Shortly following oral arguments in Little Sisters of the Poor v. Burwell, with which the Supreme Court consolidated six additional lawsuits challenging the HHS contraception mandate, the Court took a step it hasn’t taken since 1953. It ordered the litigants to weigh in on a compromise solution proposed by the Court itself: “The parties are directed to file supplemental briefs that address whether and how contraceptive coverage may be obtained by petitioners’ employees through the petitioners’ insurance companies, but in a way that does not require any involvement of petitioners beyond their own decision to provide health insurance without contraceptive coverage to their employees.”
That the Court issued such an unusual order suggests that the justices are trying to avoid a 4-4 ruling, which would leave a messy lower court split in place and probably doom them to hear yet another case about the mandate. The Little Sisters of the Poor, whose lawyers have already suggested a number of alternatives to the mandate and the phony HHS accommodation, eagerly responded thus: “Yes. There are many ways in which the employees of a petitioner with an insured plan could receive cost-free contraceptive coverage through the same insurance company that would not require further involvement by the petitioner, including the way described in the Court’s order.”
The hypothetical plan described by the SCOTUS order would work as follows: An objecting nonprofit “would contract to provide health insurance for their employees, and in the course of obtaining such insurance, inform their insurance company that they do not want their health plan to include contraceptive coverage of the type to which they object on religious grounds.” The nonprofit “would have no legal obligation to provide such contraceptive coverage, would not pay for such coverage, and would not be required to submit any separate notice to their insurer, to the Federal Government, or to their employees.” The insurer and the federal government would handle those details.
The Court’s proposal was not enthusiastically received or easily answered by the Obama administration lawyers. As former federal appeals court judge Michael McConnell puts it at the Volokh Conspiracy: “If it answered ‘yes,’ it would effectively be admitting to a RFRA violation.” RFRA is the acronym for the Religious Freedom Restoration Act, which requires the administration to show that the mandate serves “compelling governmental interest” and is the “least restrictive means” of pursuing that interest if it “substantially burdens the free exercise of religion.” The contraception mandate fails these tests, but the government’s lawyers cannot explicitly admit that.
Consequently, the Obama administration’s supplemental brief makes the following claim: “Except for the self-certification process, the existing accommodation for employers with insured plans already contains all of the elements posited in this court’s order.” The self-certification exception involves the bureaucratic redundancy that requires organizations like Little Sisters of the Poor to provide written notification to the government that they object to paying for contraceptive services. It accomplishes nothing, but the government lawyers nonetheless insist on the status quo, “The Court should not require any change to the self-certification process.”

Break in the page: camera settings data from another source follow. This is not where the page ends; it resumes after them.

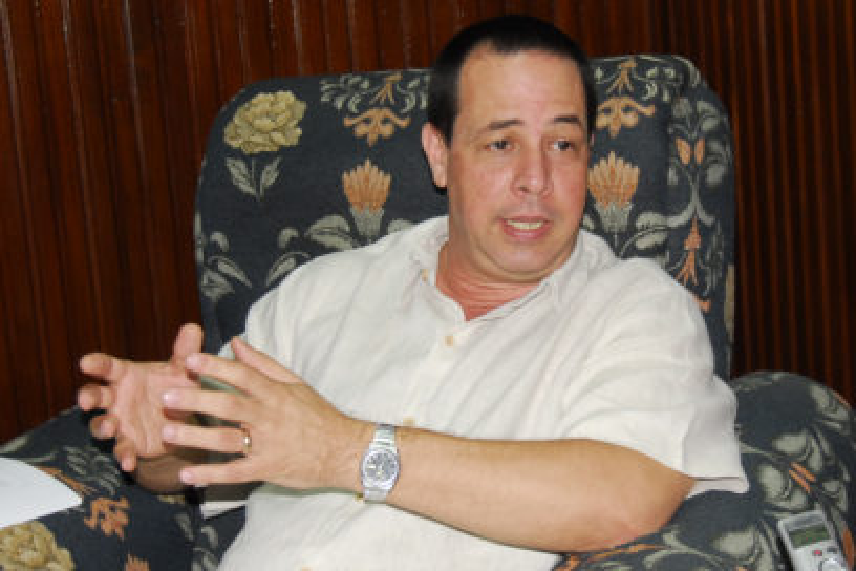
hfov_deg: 38.9
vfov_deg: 26.5
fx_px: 1213
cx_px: 428
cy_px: 286
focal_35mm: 51
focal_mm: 34
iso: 400
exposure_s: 1/80
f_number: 4.5
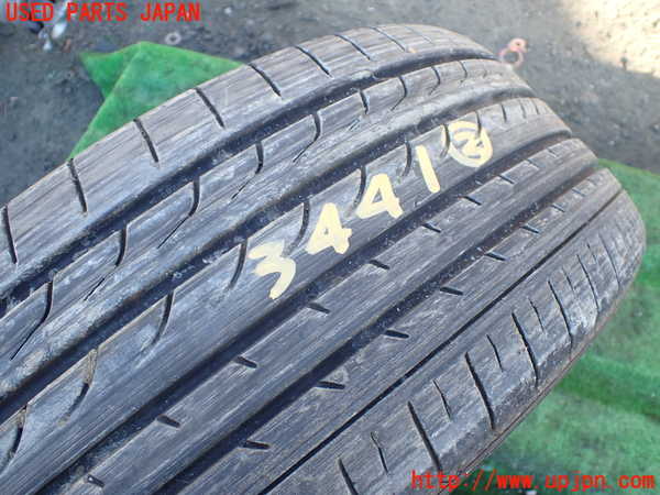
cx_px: 330
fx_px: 572
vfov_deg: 46.8
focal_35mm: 30
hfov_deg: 60.0
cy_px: 248
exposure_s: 1/125
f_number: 2.3
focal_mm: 5.4
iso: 200
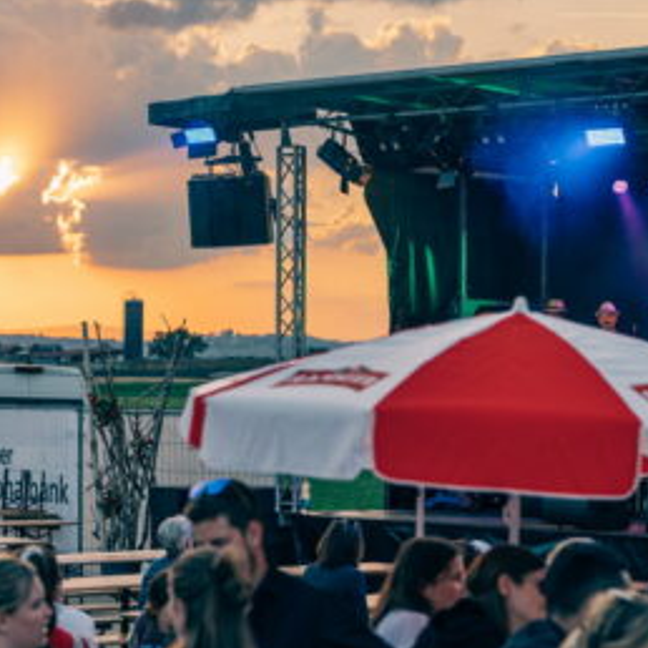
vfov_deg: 16.3
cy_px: 337
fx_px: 2266
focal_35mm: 107
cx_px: 407
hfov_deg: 16.3
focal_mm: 50
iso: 100
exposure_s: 1/500
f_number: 2.8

At length, however, the administration does grudgingly concede that modification of the mandate and the accommodation is at least possible: “Because insurers have an independent statutory obligation to provide contraceptive coverage, the accommodation for employers with insured plans could be modified to operate in the manner described in the Court’s order — but only at a real cost to its effective implementation.” Interestingly, the government’s brief doesn’t elaborate on that last point, and it isn’t clear how the removal of redundant bureaucratic paperwork and unnecessary notifications would render implementation less effective. But this is, after all, the federal government.
On the other hand, the administration’s supplemental brief does devote considerable verbiage to a far-fetched slippery slope argument: “A decision requiring a modification to the accommodation while leaving open the possibility that even the arrangement as so modified might itself be deemed insufficient would lead to years of additional litigation, during which tens of thousands of women would likely continue to be denied the coverage to which they are legally entitled.” It goes without saying that this portion of the brief somehow neglects to mention that neither Little Sisters of the Poor nor the other petitioners have ever advocated denying anyone access to contraceptive coverage.
It also neglects to mention that much of the controversy and expensive litigation caused by the contraceptive mandate could have been avoided had it been implemented in an equitable fashion by the Obama administration. Fr. Frank Pavone of Priests for Life, another of the petitioners in this case, points out that the mandate has been imposed in a highly selective manner: “While the government claims it’s ‘compelling’ to make abortifacients available with ‘administrative convenience’ to the women who work for Priests for Life, it’s apparently not so compelling to make them available to the women who work for Visa.” Exxon, Chevron, and Pepsi also enjoy special exemptions.
And yet, if the Supreme Court sides with the Obama administration or hands down a 4-4 ruling, the Little Sisters of the Poor will face crippling fines or be forced to shut down. But the Court’s unusual order offers a ray of hope. HHS has always claimed that its only goal is universally available, free access to contraception and SCOTUS has suggested a way to achieve that without diluting religious liberty. By saying “yes” to the Court’s proposal, the Little Sisters have in effect called the Obama administration’s bluff. Now all that is needed is one liberal justice willing to force HHS to live up to its word.